Data items:
----
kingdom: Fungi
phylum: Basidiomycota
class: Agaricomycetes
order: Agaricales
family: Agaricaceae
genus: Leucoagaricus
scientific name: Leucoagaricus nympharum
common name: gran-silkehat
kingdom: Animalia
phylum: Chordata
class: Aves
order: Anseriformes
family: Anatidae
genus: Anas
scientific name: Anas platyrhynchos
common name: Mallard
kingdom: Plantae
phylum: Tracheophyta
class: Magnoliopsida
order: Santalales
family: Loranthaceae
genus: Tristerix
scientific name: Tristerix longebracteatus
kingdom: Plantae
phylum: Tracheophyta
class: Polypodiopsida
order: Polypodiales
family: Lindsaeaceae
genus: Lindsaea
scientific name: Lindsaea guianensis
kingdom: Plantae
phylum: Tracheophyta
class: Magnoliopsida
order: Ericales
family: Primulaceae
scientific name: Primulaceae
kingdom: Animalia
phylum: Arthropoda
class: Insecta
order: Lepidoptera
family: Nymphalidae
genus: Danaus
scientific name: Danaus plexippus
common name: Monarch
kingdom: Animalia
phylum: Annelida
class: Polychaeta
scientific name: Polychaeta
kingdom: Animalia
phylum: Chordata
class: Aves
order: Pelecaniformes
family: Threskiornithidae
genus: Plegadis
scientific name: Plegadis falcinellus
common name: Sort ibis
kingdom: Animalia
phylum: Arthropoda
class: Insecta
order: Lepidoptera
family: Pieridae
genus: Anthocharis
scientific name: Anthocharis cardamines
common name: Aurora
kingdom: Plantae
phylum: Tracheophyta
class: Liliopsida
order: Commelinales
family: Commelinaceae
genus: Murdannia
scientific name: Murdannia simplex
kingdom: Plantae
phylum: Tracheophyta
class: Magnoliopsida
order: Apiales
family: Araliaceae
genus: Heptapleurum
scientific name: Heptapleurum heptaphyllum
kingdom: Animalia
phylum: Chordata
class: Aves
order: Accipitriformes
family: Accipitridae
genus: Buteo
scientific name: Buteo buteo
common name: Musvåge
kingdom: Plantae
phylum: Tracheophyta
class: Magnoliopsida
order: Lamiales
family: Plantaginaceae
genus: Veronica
----
Problem details: Write out, word for word, the lines above from the one containing "common name: Monarch" through the end, with both ends included.

Exercise result:
common name: Monarch
kingdom: Animalia
phylum: Annelida
class: Polychaeta
scientific name: Polychaeta
kingdom: Animalia
phylum: Chordata
class: Aves
order: Pelecaniformes
family: Threskiornithidae
genus: Plegadis
scientific name: Plegadis falcinellus
common name: Sort ibis
kingdom: Animalia
phylum: Arthropoda
class: Insecta
order: Lepidoptera
family: Pieridae
genus: Anthocharis
scientific name: Anthocharis cardamines
common name: Aurora
kingdom: Plantae
phylum: Tracheophyta
class: Liliopsida
order: Commelinales
family: Commelinaceae
genus: Murdannia
scientific name: Murdannia simplex
kingdom: Plantae
phylum: Tracheophyta
class: Magnoliopsida
order: Apiales
family: Araliaceae
genus: Heptapleurum
scientific name: Heptapleurum heptaphyllum
kingdom: Animalia
phylum: Chordata
class: Aves
order: Accipitriformes
family: Accipitridae
genus: Buteo
scientific name: Buteo buteo
common name: Musvåge
kingdom: Plantae
phylum: Tracheophyta
class: Magnoliopsida
order: Lamiales
family: Plantaginaceae
genus: Veronica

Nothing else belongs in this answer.